MET-097i’s mid-stage performance “bodes well” for Pfizer’s proposed buyout of Metsera, according to BMO Capital Markets, a deal centered heavily on the investigational GLP-1 drug.
Metsera’s investigational long-acting GLP-1 therapy MET-097i elicited 14% placebo-adjusted weight reduction in a mid-stage study, paving the way for a late-stage program to begin later this year.
All told, Metsera’s readout on Monday “bodes well for the proposed acquisition . . . by Pfizer,” analysts at BMO Capital Markets said in a note to investors. “This early look gives credence not only to the Metsera asset, but also the internal due diligence in sourcing the deal.”
Pfizer last week announced that it would acquire Metsera for $4.9 billion. MET-097i, a once-monthly subcutaneous injection, is one of the two centerpieces of the buyout, being the backbone asset for the biotech’s obesity strategy.
The Phase IIb VESPER-1 trial’s findings are “very encouraging,” analysts at Leerink Partners told investors on Tuesday morning, noting that, in comparison, Eli Lilly’s blockbuster drug tirzepatide “achieved about a 13% placebo-adjusted weight-loss” after the same follow-up duration.
A 1.2-mg dose of MET-097i cut body weight by 14.1% versus placebo at 28 weeks, with some individual responses reaching as high as 26.5%, according to a Monday release from Metsera. The biotech also conducted an exploratory analysis and found “substantial continued weight loss” at 36 weeks, which, according to Leerink, indicates that “no plateau had been reached.”
Alongside efficacy data in VESPER-1, Metsera on Monday also unveiled tolerability findings from another Phase IIb study, dubbed VESPER-3. Over 12 weeks of follow-up, the placebo-adjusted risk of nausea across all four MET-097i dose arms—corresponding to various strengths and titration schedules—ranged from 12.8% to 23.9%.
Meanwhile, diarrhea risk ranged from 0% to 11%, and vomiting risk ranged from 9.2% to 17%.

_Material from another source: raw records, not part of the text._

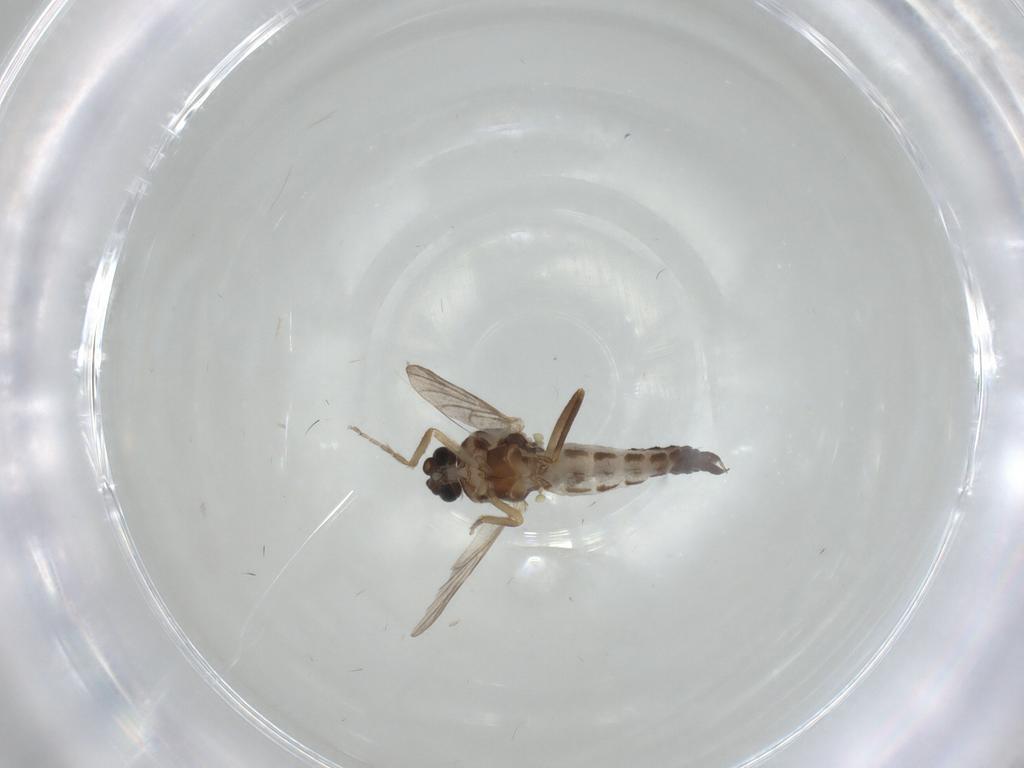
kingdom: Animalia
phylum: Arthropoda
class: Insecta
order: Diptera
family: Ceratopogonidae
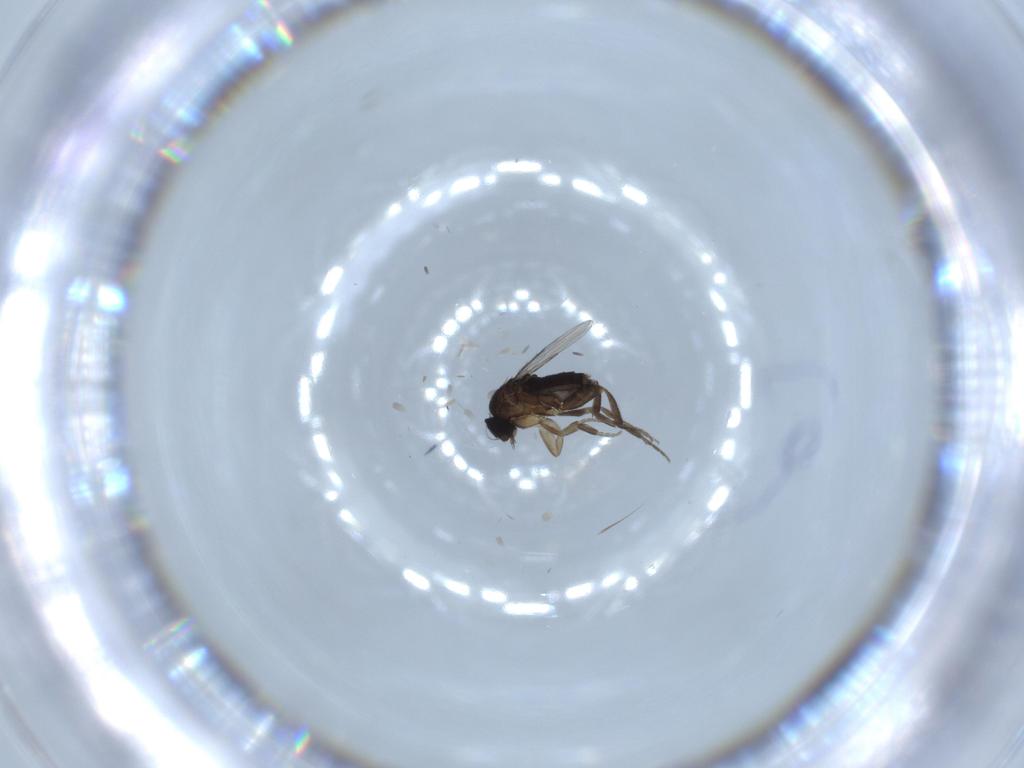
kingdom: Animalia
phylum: Arthropoda
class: Insecta
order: Diptera
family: Phoridae
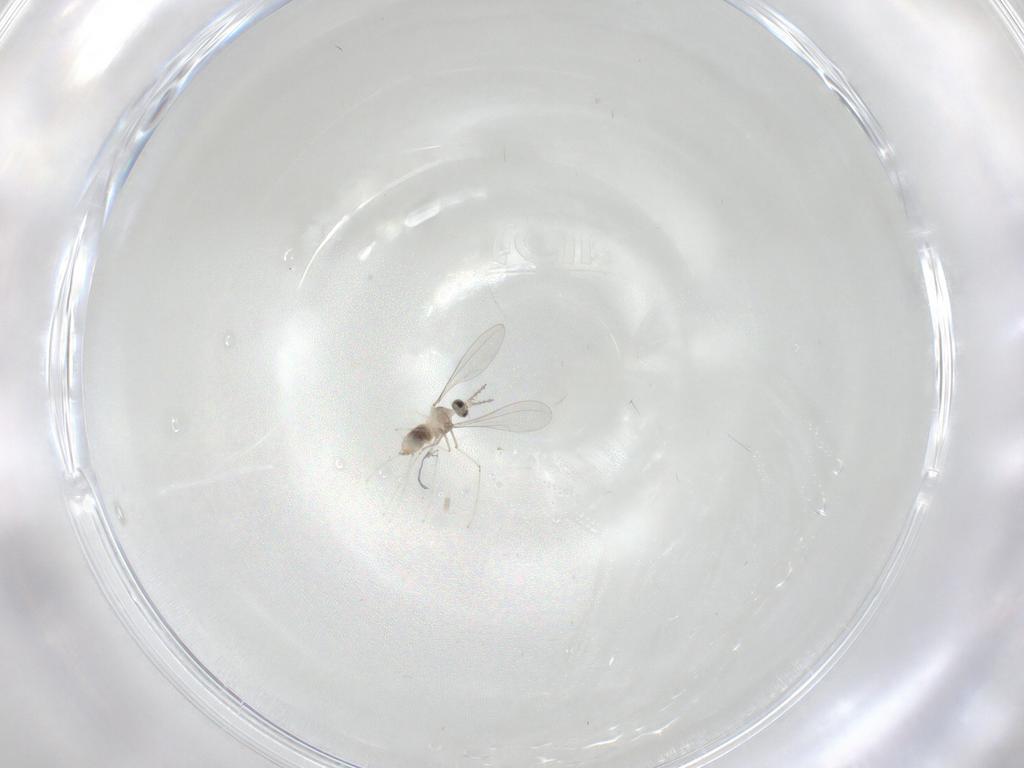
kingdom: Animalia
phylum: Arthropoda
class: Insecta
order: Diptera
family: Cecidomyiidae
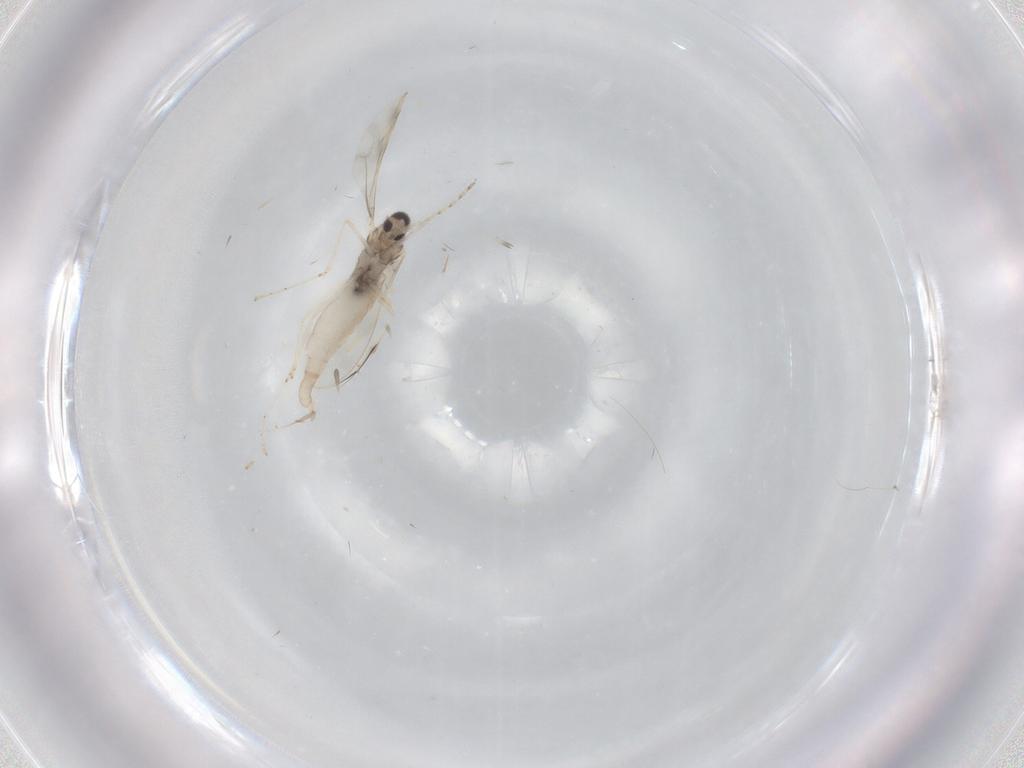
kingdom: Animalia
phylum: Arthropoda
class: Insecta
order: Diptera
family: Cecidomyiidae
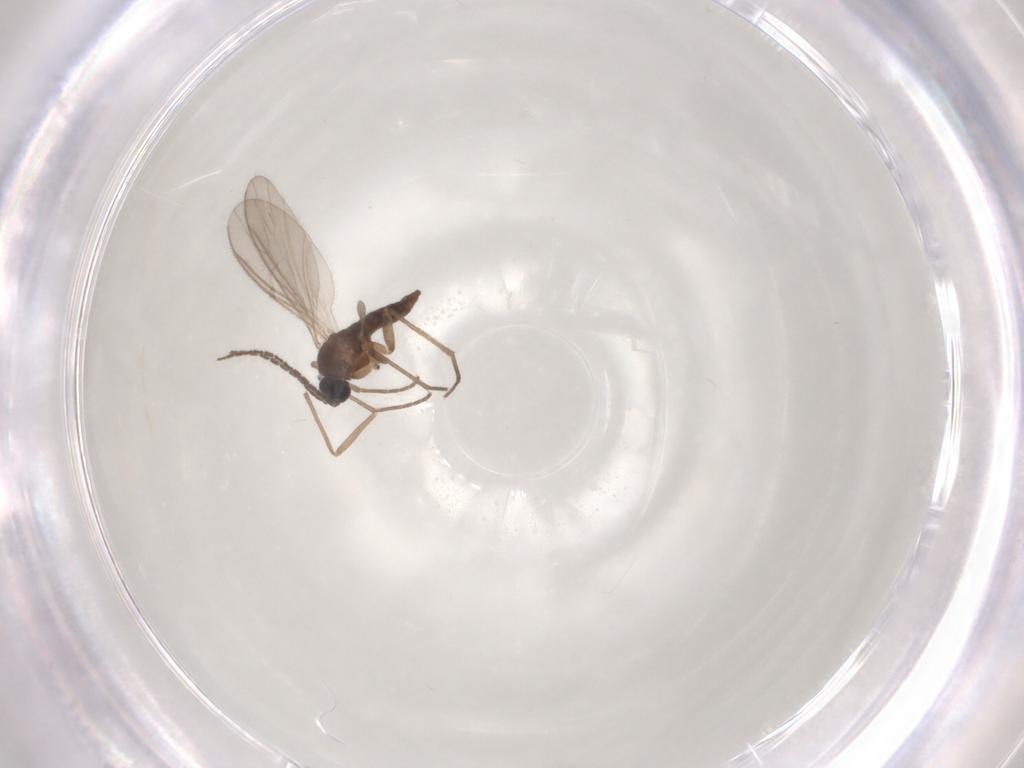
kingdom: Animalia
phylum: Arthropoda
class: Insecta
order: Diptera
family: Sciaridae
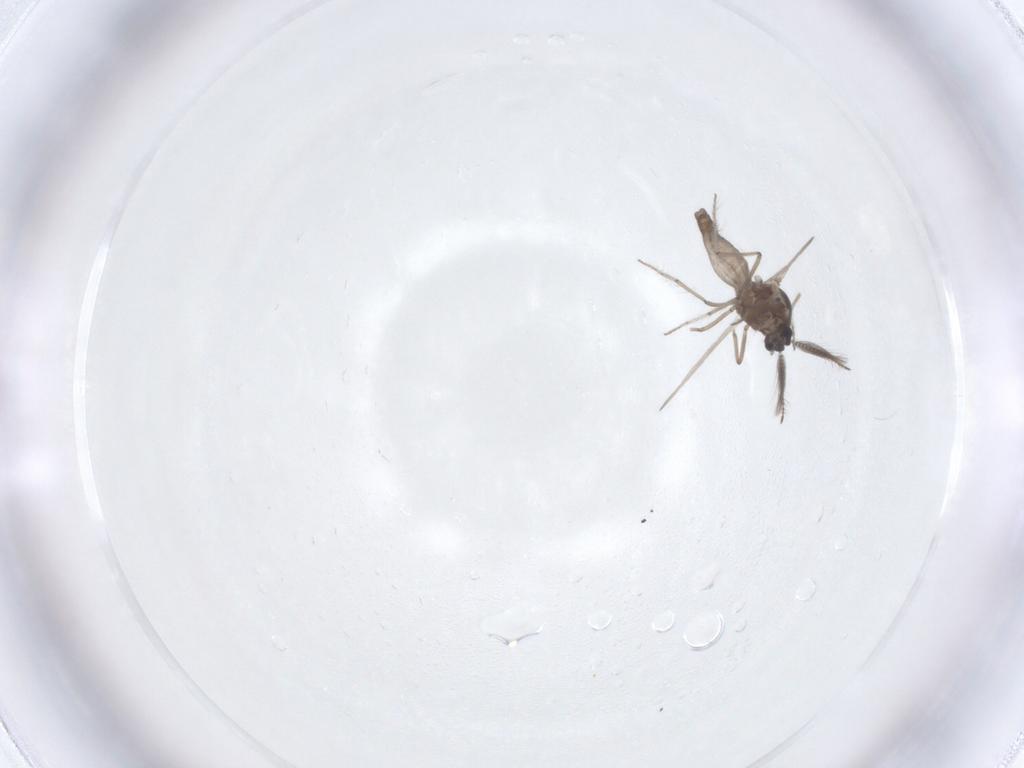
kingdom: Animalia
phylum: Arthropoda
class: Insecta
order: Diptera
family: Ceratopogonidae
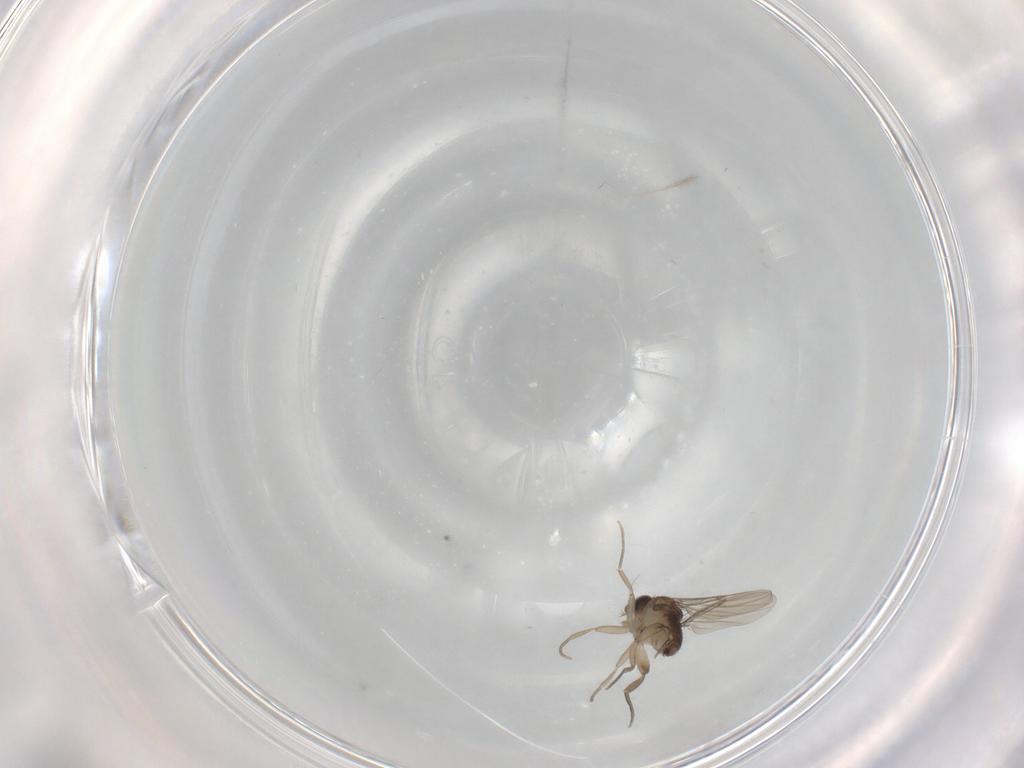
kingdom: Animalia
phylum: Arthropoda
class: Insecta
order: Diptera
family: Phoridae
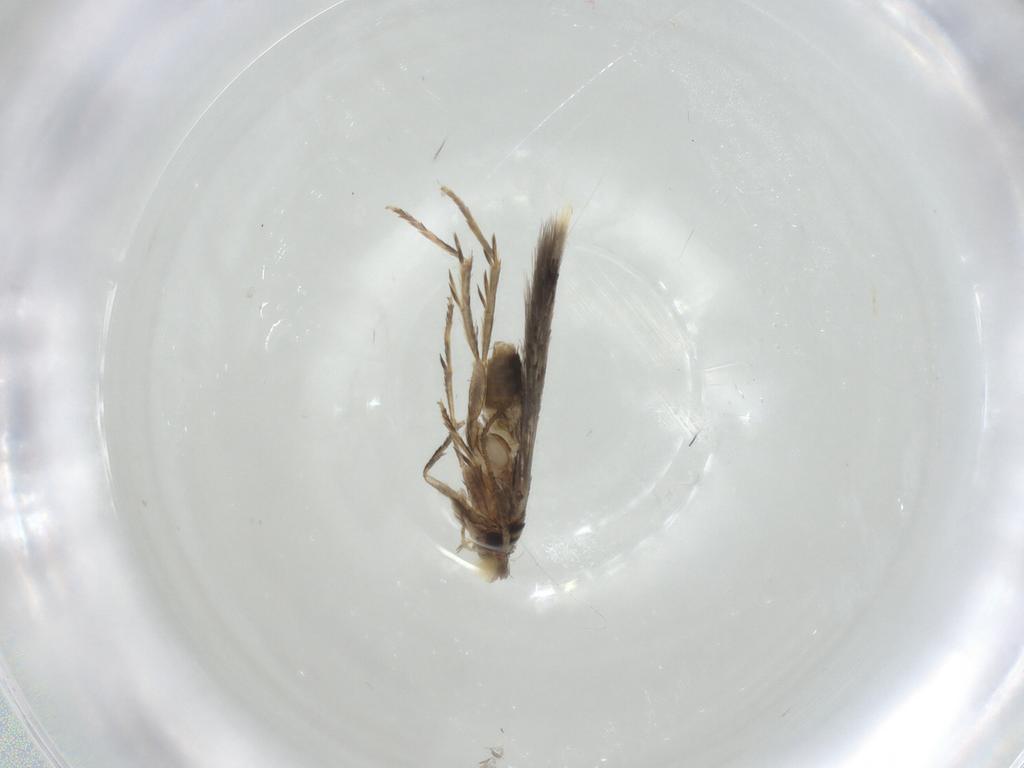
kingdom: Animalia
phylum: Arthropoda
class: Insecta
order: Lepidoptera
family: Nepticulidae
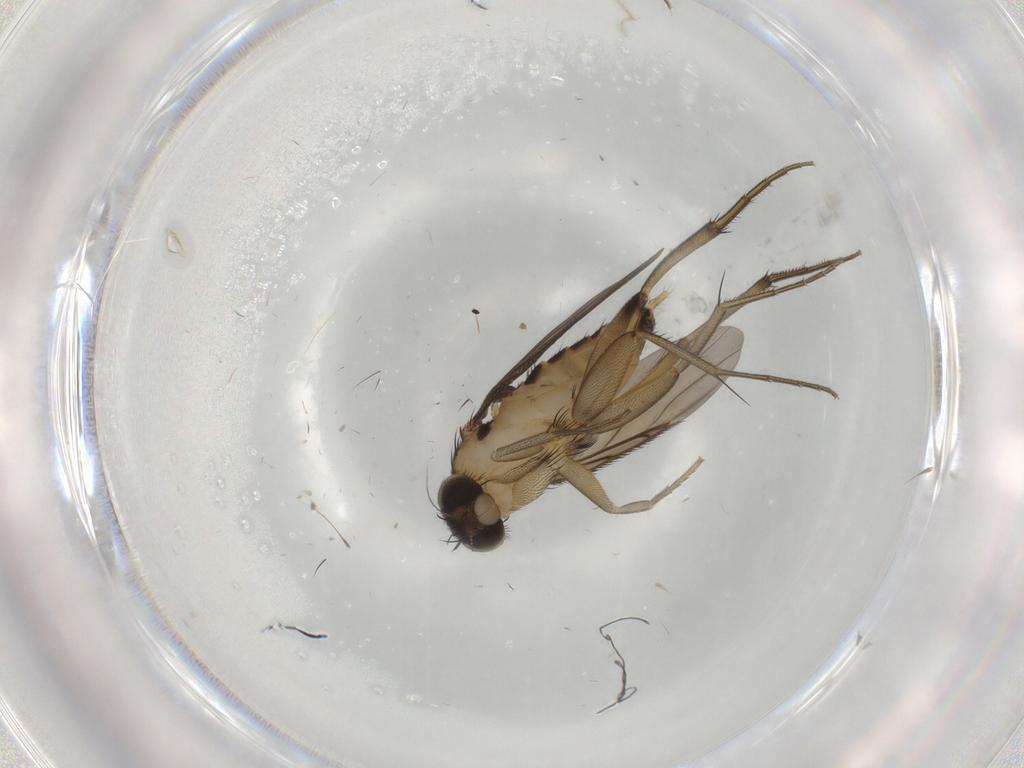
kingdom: Animalia
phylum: Arthropoda
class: Insecta
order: Diptera
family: Phoridae
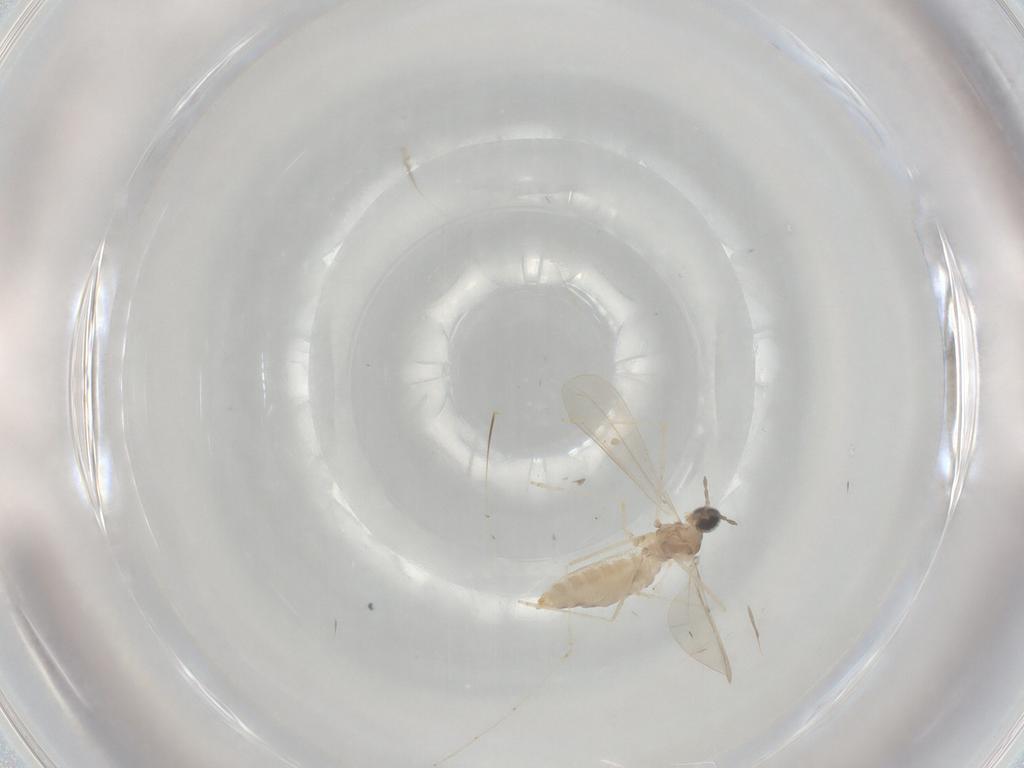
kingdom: Animalia
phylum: Arthropoda
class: Insecta
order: Diptera
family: Cecidomyiidae
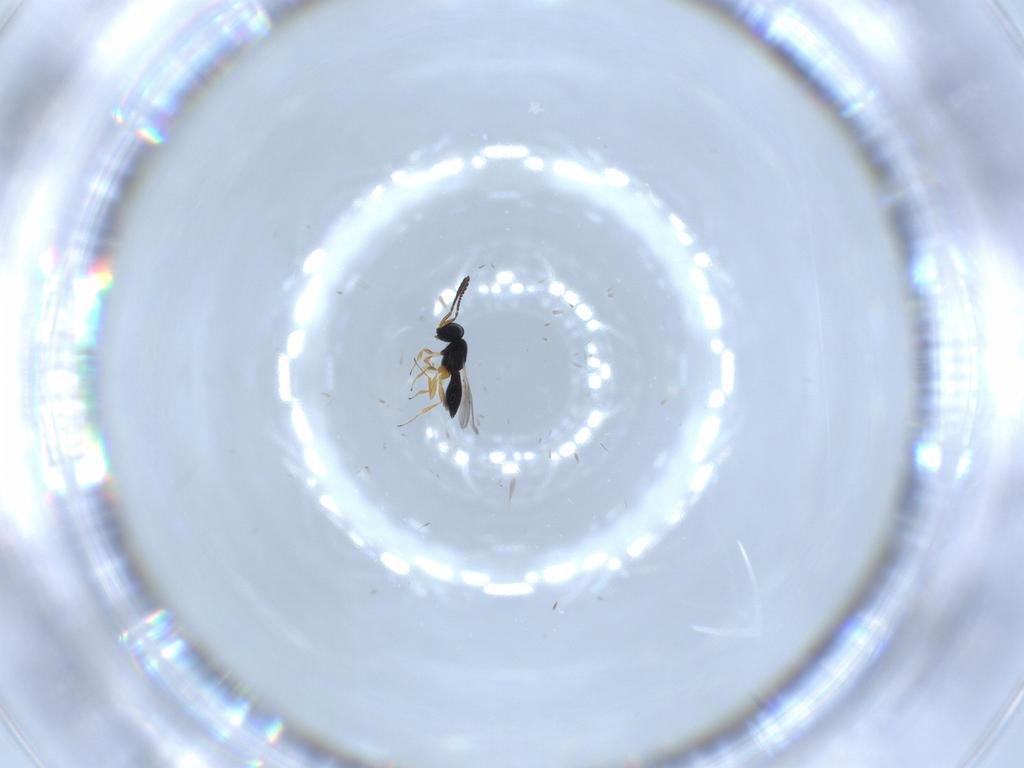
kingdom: Animalia
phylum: Arthropoda
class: Insecta
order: Hymenoptera
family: Scelionidae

According to Leerink, VESPER-3’s safety findings point to the “promise for the tolerability profile of MET-097i to be better than tirzepatide in SURMOUNT-1.” The analysts pointed out, however, that Lilly’s SURMOUNT-1 followed patients for 72 weeks and therefore had “more time for [adverse events] to accrue.” VESPER-3 is ongoing, with topline data expected by year-end or early next year.
Aside from testing the drug as a weight-loss monotherapy, Metsera is also testing MET-097i in combination with an amylin analog and with a GIP receptor agonist. The company is also working on an oral formulation of MET-097i, as well as on a prodrug version for maintenance dosing.